|Thompson by Steadman. Via Printed Editions.|
Marc shared this hallucinogenic animation for Goodbooks International, featuring "a loving homage to the High Priest of Gonzo, and one of the most original talents to ever put ink to a page, Hunter S. Thompson" on Osocio:
Good Books "Metamorphosis" from Antfood on Vimeo.
I should love this. Dr. Thompson was one of my favourite American writers, despite (or perhaps because of) all of his personal flaws.
But it's a ripoff, plain and simple. Some writer at String Theory has stolen the dead writer's voice, and some animator has stolen Ralph Steadman's style, to promote a bookshop. (One that donates all profits to charity, but still...)
Dr. Thompson isn't with us anymore, so he can't comment on the homage. But during his lifetime, he was notoriously hateful towards those who would co-opt his image. He couldn't stand the fact that Garry Trudeau turned him into a Doonesbury character, once stating "I might set the little bastard on fire." (He reportedly gave the character a grudging acceptance by the end of his life.)
Many English writers want to emulate Hunter S. Thompson, especially if they discover his classic books and articles during their formative years. I speak from experience here. But there comes a time when you have to find your own voice, not indulge in mimicry.

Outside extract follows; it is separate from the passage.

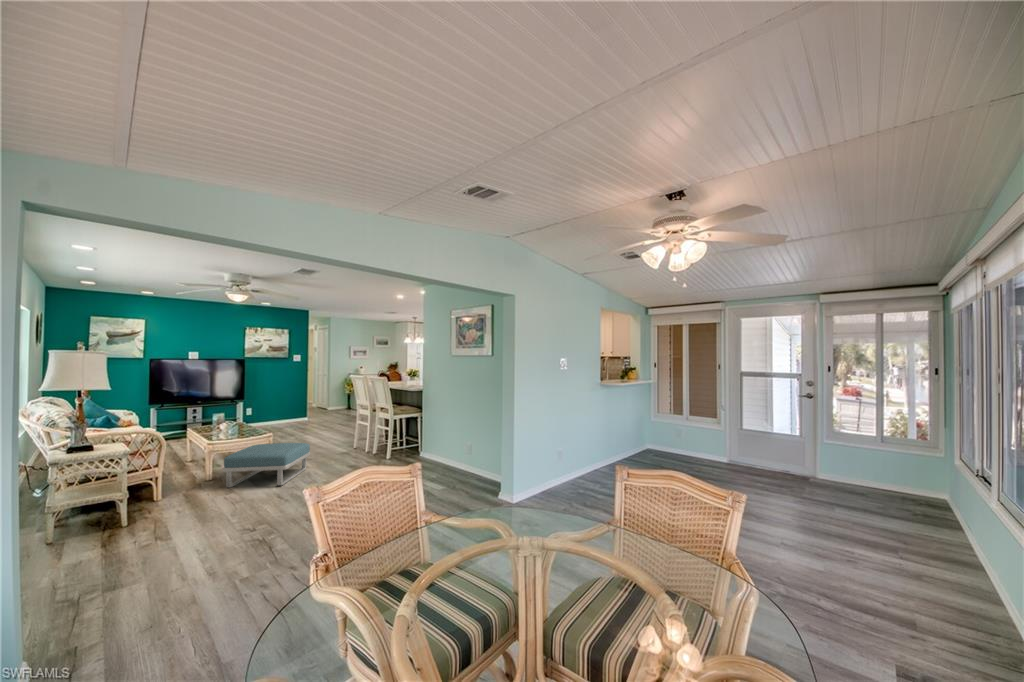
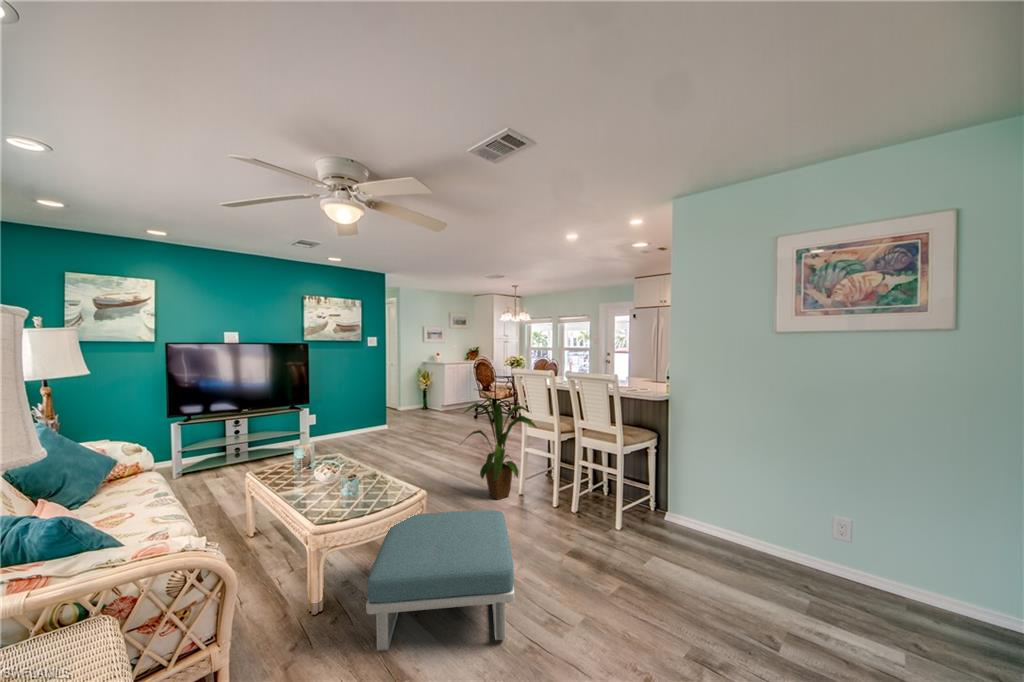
house plant: none [316,387,366,451] -> present [464,390,536,500]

By calling this video an "homage" the writer and animator have given themselves permission to indulge in faux-Gonzo. But, as often happens with Dr. Thompson portrayals, it focusses only on his extravagant recreational drug use and tries to approximate his obsession with making the written English language keep up with his resulting visions and thoughts through obscure and excessive description. That was the character he played, sure, but he was a deeper thinker than that. He was, in life, a passionate believer in American libertarian issues, and 60s-style social justice. When you try to recreate Fear and Loathing in Las Vegas, but skip the bleeding-heartedness of the chapter "Genius 'Round the World Stands Hand in Hand, and One Shock of Recognition Runs the Whole Circle 'Round" you are simply engaging in parody. And not very smart parody, either.
Sound designer Antfood writes on their Vimeo post, "DISCLAIMER: What you will see is an entirely fictional and completely unendorsed representation. [Though we humbly suggest Hunter S. Thompson might have liked it.] We are devoted fans paying homage. No disrespect is intended." I'll take their intention at face value. But I still don't like what the video stands for.
If you want to honour the writer, read his books for yourself and let him rest. Or watch the movie version of Fear and Loathing, which was made with his participation and is fairly loyal to the spirit of the print. (I'm not sure about Dr. Thompson's late-life BFF Johnny Depp's continued efforts to put the legacy on film, but I haven't seen The Rum Diary yet.)
And don't muck up a great American voice with shallow "homage", no matter how cool it looks.